I've have had excruciating writer's block due to depression and just general exhaustion so I'm doing an easy post where I don't have to do research and just get to state my opinions. I want to talk about some films that have made me feel viscerally ill, have made me hide my head behind a pillow and have stuck with me hours after watching them, usually for a bad reason.

Last year, I wanted to do a fully comprehensive piece on the appeal of disturbing cinema but it never really came together, despite my research and effort, and I was really disappointed because I do feel I have a lot to say about what I personally find disturbing and why I often like films in spite of this.  

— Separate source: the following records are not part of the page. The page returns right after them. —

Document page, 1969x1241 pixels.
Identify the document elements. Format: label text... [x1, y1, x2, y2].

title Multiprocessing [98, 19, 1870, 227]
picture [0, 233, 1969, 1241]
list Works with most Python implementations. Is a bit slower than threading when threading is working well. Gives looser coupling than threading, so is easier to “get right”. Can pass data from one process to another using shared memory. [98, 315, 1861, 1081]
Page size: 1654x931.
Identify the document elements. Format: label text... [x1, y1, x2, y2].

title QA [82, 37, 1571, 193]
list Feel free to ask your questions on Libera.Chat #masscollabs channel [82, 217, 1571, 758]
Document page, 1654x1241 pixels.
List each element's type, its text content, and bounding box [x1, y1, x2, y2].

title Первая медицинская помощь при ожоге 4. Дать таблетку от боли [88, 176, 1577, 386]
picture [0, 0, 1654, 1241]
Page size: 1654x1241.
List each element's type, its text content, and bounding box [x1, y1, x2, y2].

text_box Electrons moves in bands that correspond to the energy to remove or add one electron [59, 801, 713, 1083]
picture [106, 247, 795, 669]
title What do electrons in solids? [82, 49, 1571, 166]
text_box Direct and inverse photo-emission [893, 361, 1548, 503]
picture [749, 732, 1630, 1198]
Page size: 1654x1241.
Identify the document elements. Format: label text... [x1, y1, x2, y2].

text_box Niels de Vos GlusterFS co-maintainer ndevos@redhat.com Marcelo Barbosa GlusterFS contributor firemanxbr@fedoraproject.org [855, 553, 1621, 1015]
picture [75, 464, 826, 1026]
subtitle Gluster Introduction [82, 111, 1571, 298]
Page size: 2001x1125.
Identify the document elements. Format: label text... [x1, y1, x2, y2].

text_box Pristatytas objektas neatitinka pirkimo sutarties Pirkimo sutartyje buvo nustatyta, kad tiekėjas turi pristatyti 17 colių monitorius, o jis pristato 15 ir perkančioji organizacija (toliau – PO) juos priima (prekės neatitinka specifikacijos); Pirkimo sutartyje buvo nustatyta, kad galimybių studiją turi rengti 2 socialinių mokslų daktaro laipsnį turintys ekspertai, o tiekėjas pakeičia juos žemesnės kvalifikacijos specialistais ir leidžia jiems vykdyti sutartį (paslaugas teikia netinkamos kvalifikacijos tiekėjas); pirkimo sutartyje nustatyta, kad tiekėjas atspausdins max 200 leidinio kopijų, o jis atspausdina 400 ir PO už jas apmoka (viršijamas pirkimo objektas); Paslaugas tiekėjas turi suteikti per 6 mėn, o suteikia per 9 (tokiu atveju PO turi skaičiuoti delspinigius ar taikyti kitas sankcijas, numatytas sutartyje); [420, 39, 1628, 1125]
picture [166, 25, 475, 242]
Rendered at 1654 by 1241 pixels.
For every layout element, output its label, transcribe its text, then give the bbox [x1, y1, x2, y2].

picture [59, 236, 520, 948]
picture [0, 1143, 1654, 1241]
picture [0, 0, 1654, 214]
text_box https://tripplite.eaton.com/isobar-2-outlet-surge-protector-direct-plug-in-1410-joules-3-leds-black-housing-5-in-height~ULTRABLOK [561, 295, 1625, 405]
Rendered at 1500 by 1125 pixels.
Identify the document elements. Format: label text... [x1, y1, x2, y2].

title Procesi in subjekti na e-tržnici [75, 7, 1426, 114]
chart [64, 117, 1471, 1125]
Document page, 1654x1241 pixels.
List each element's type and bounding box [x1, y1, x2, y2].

We Need To Talk About Kevin (2011)

No one does quiet brutality like Lynne Ramsey and her interpretation of the novel of the same name manages to unnerve me in a different way every time I watch it. On some watches, it's the deathly fear of motherhood or even worse, failing at said task and being actively blamed for it. On another, I'll be terrified of Kevin, of how inhuman he is, of how he is a pure concentration of the main character's cruelty and how we are just as powerless as Eva to his actions. On another, I will be haunted by the complete ineffability of the violence, how we barely see it and are therefore unable to process it, how we don't get the catharsis of frankness and are simply stuck with our own impotence.

Mysterious Skin (2004)

A memory is subjective, which is not the same as it being false. This is the lesson that this film teaches us and it's one that is incredibly hard to learn. Surprisingly, this is one of the last of Gregg Araki's films I watched, despite being his most popular. Araki has a distinct way of creating narratives, remaining almost aimless in execution but not without purpose - we come to understand the subjectivity of experience, something that is as true of the more chaotic Nowhere (1997) as it is to this film. How to depict sexual assault, particularly child abuse, is tricky and incredibly harmful if done poorly, so believe me when I say that this is one of the most empathetic films about sexual violence I've ever seen, choosing what to show carefully and respecting its main characters' point of view constantly. A devastating watch and an absolute blessing to even exist.

Elephant (2003)

I didn't mean to have two films about school shootings on this list but I'm choosing to include this because it's so vastly different from We Need To Talk About Kevin that I'll have something interesting to say, I promise. I'm not exaggerating when I say that I spent most of my time watching this film with my whole body tensed, on the verge of throwing up. Deliberate and terrifying, this film makes you wait and wait for what you already know is going to happen, even before the children do, and then makes you bare witness in excruciating detail. I have only seen this once. I only intend to see this once. I do think it's essential viewing in how it refuses a singular narrative and wants the audience to engage in the dread that comes from questions without simple answers.

Kotoko (2011)

I feel like I think about this film every couple of weeks. How it's horrifying and bloody and deeply unsettling, but also weirdly funny and incredibly sad. It's another film that deals with the multiplicity of experience, taking us through one woman's anguish over her identity as a parent where the only point of this journey is to try and empathise. When you constantly feel on the verge of ruining everything, of going crazy, and you feel incredibly alone with these experiences, it can be strangely comforting to see that reflected back at you, even if it is harsh and depressing. 

Survival Skills (2020)

Probably the film on this list that no one has seen, Survival Skills fully floored me. The way it uses form to talk about the police and the way they handle domestic violence is potent and shocking. So often, films trick us into viewing characters one way and then flip them into something different but this takes it to another level, creating a creeping sense of helplessness that permeates the film, undermining the typical narrative true to the police procedural. Who can save the day when the bureaucracy of this violence is structured against victims of it, when it is pretty much impossible to help someone genuinely in need?